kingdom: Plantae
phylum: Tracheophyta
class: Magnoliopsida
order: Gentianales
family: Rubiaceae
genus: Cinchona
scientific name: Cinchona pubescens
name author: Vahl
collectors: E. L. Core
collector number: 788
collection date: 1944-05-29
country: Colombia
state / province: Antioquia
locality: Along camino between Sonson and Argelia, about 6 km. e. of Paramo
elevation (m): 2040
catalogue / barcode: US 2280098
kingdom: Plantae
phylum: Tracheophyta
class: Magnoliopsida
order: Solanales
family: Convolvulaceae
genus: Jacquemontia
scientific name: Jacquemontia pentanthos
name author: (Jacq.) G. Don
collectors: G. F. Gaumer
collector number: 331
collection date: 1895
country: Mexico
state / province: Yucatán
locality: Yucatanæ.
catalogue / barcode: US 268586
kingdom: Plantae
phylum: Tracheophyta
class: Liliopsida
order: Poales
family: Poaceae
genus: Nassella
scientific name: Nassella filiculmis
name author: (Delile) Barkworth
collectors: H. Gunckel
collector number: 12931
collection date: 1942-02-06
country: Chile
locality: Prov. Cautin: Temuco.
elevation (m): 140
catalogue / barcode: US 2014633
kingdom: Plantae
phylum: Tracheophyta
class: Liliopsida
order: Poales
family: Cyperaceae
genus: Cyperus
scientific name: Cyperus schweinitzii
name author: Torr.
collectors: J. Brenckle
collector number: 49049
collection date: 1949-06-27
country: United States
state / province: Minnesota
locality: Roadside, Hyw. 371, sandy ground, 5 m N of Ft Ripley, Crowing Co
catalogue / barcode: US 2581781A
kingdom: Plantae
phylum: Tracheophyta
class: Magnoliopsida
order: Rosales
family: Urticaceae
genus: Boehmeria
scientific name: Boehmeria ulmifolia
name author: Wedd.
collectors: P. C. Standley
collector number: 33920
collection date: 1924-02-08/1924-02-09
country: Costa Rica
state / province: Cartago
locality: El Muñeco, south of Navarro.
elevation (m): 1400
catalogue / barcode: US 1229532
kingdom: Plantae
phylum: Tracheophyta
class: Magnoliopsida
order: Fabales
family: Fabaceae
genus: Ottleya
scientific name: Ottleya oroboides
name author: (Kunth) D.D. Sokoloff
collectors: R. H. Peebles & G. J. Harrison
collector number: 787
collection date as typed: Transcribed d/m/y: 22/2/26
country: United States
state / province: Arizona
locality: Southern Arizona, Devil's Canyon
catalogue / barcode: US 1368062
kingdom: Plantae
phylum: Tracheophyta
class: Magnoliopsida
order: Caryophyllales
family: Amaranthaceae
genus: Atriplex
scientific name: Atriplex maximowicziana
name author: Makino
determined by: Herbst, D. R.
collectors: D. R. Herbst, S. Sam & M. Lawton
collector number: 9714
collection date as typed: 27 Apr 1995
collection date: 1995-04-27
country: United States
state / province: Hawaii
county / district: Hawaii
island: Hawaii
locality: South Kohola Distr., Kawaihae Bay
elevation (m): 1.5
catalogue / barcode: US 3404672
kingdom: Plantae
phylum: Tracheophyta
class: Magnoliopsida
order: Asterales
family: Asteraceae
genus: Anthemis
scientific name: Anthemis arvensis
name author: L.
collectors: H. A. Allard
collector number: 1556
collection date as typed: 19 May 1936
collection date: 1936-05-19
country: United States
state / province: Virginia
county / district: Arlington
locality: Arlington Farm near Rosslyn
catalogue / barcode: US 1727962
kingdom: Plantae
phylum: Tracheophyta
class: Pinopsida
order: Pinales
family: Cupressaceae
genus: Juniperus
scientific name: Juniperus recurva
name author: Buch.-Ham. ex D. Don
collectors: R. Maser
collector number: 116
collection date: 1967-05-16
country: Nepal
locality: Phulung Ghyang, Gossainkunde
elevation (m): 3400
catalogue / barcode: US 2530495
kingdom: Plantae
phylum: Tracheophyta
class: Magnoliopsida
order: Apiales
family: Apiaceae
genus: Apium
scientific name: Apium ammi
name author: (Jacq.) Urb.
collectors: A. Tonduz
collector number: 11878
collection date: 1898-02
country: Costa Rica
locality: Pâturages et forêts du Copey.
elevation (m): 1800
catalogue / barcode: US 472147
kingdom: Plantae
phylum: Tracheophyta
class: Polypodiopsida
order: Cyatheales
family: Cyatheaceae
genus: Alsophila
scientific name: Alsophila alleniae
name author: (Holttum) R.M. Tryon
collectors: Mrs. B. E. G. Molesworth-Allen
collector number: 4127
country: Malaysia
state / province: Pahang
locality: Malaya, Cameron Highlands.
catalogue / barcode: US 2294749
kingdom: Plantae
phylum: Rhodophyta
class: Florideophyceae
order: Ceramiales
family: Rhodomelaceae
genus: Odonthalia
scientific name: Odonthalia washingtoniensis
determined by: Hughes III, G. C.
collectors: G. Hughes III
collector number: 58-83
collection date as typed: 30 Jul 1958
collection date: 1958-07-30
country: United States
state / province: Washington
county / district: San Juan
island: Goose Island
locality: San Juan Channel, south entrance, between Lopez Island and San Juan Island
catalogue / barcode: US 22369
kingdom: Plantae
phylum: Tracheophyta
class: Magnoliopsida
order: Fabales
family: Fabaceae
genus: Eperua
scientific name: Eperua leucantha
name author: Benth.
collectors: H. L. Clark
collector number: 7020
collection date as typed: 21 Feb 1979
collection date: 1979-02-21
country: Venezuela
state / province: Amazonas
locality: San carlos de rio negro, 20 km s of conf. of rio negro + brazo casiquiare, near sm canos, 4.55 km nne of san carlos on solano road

## TASK PROMPT
Rewrite all of the entries, replacing every "locality" with "site" and leaving everything else unchanged.

## COMPLETED EXERCISE
kingdom: Plantae
phylum: Tracheophyta
class: Magnoliopsida
order: Gentianales
family: Rubiaceae
genus: Cinchona
scientific name: Cinchona pubescens
name author: Vahl
collectors: E. L. Core
collector number: 788
collection date: 1944-05-29
country: Colombia
state / province: Antioquia
site: Along camino between Sonson and Argelia, about 6 km. e. of Paramo
elevation (m): 2040
catalogue / barcode: US 2280098
kingdom: Plantae
phylum: Tracheophyta
class: Magnoliopsida
order: Solanales
family: Convolvulaceae
genus: Jacquemontia
scientific name: Jacquemontia pentanthos
name author: (Jacq.) G. Don
collectors: G. F. Gaumer
collector number: 331
collection date: 1895
country: Mexico
state / province: Yucatán
site: Yucatanæ.
catalogue / barcode: US 268586
kingdom: Plantae
phylum: Tracheophyta
class: Liliopsida
order: Poales
family: Poaceae
genus: Nassella
scientific name: Nassella filiculmis
name author: (Delile) Barkworth
collectors: H. Gunckel
collector number: 12931
collection date: 1942-02-06
country: Chile
site: Prov. Cautin: Temuco.
elevation (m): 140
catalogue / barcode: US 2014633
kingdom: Plantae
phylum: Tracheophyta
class: Liliopsida
order: Poales
family: Cyperaceae
genus: Cyperus
scientific name: Cyperus schweinitzii
name author: Torr.
collectors: J. Brenckle
collector number: 49049
collection date: 1949-06-27
country: United States
state / province: Minnesota
site: Roadside, Hyw. 371, sandy ground, 5 m N of Ft Ripley, Crowing Co
catalogue / barcode: US 2581781A
kingdom: Plantae
phylum: Tracheophyta
class: Magnoliopsida
order: Rosales
family: Urticaceae
genus: Boehmeria
scientific name: Boehmeria ulmifolia
name author: Wedd.
collectors: P. C. Standley
collector number: 33920
collection date: 1924-02-08/1924-02-09
country: Costa Rica
state / province: Cartago
site: El Muñeco, south of Navarro.
elevation (m): 1400
catalogue / barcode: US 1229532
kingdom: Plantae
phylum: Tracheophyta
class: Magnoliopsida
order: Fabales
family: Fabaceae
genus: Ottleya
scientific name: Ottleya oroboides
name author: (Kunth) D.D. Sokoloff
collectors: R. H. Peebles & G. J. Harrison
collector number: 787
collection date as typed: Transcribed d/m/y: 22/2/26
country: United States
state / province: Arizona
site: Southern Arizona, Devil's Canyon
catalogue / barcode: US 1368062
kingdom: Plantae
phylum: Tracheophyta
class: Magnoliopsida
order: Caryophyllales
family: Amaranthaceae
genus: Atriplex
scientific name: Atriplex maximowicziana
name author: Makino
determined by: Herbst, D. R.
collectors: D. R. Herbst, S. Sam & M. Lawton
collector number: 9714
collection date as typed: 27 Apr 1995
collection date: 1995-04-27
country: United States
state / province: Hawaii
county / district: Hawaii
island: Hawaii
site: South Kohola Distr., Kawaihae Bay
elevation (m): 1.5
catalogue / barcode: US 3404672
kingdom: Plantae
phylum: Tracheophyta
class: Magnoliopsida
order: Asterales
family: Asteraceae
genus: Anthemis
scientific name: Anthemis arvensis
name author: L.
collectors: H. A. Allard
collector number: 1556
collection date as typed: 19 May 1936
collection date: 1936-05-19
country: United States
state / province: Virginia
county / district: Arlington
site: Arlington Farm near Rosslyn
catalogue / barcode: US 1727962
kingdom: Plantae
phylum: Tracheophyta
class: Pinopsida
order: Pinales
family: Cupressaceae
genus: Juniperus
scientific name: Juniperus recurva
name author: Buch.-Ham. ex D. Don
collectors: R. Maser
collector number: 116
collection date: 1967-05-16
country: Nepal
site: Phulung Ghyang, Gossainkunde
elevation (m): 3400
catalogue / barcode: US 2530495
kingdom: Plantae
phylum: Tracheophyta
class: Magnoliopsida
order: Apiales
family: Apiaceae
genus: Apium
scientific name: Apium ammi
name author: (Jacq.) Urb.
collectors: A. Tonduz
collector number: 11878
collection date: 1898-02
country: Costa Rica
site: Pâturages et forêts du Copey.
elevation (m): 1800
catalogue / barcode: US 472147
kingdom: Plantae
phylum: Tracheophyta
class: Polypodiopsida
order: Cyatheales
family: Cyatheaceae
genus: Alsophila
scientific name: Alsophila alleniae
name author: (Holttum) R.M. Tryon
collectors: Mrs. B. E. G. Molesworth-Allen
collector number: 4127
country: Malaysia
state / province: Pahang
site: Malaya, Cameron Highlands.
catalogue / barcode: US 2294749
kingdom: Plantae
phylum: Rhodophyta
class: Florideophyceae
order: Ceramiales
family: Rhodomelaceae
genus: Odonthalia
scientific name: Odonthalia washingtoniensis
determined by: Hughes III, G. C.
collectors: G. Hughes III
collector number: 58-83
collection date as typed: 30 Jul 1958
collection date: 1958-07-30
country: United States
state / province: Washington
county / district: San Juan
island: Goose Island
site: San Juan Channel, south entrance, between Lopez Island and San Juan Island
catalogue / barcode: US 22369
kingdom: Plantae
phylum: Tracheophyta
class: Magnoliopsida
order: Fabales
family: Fabaceae
genus: Eperua
scientific name: Eperua leucantha
name author: Benth.
collectors: H. L. Clark
collector number: 7020
collection date as typed: 21 Feb 1979
collection date: 1979-02-21
country: Venezuela
state / province: Amazonas
site: San carlos de rio negro, 20 km s of conf. of rio negro + brazo casiquiare, near sm canos, 4.55 km nne of san carlos on solano road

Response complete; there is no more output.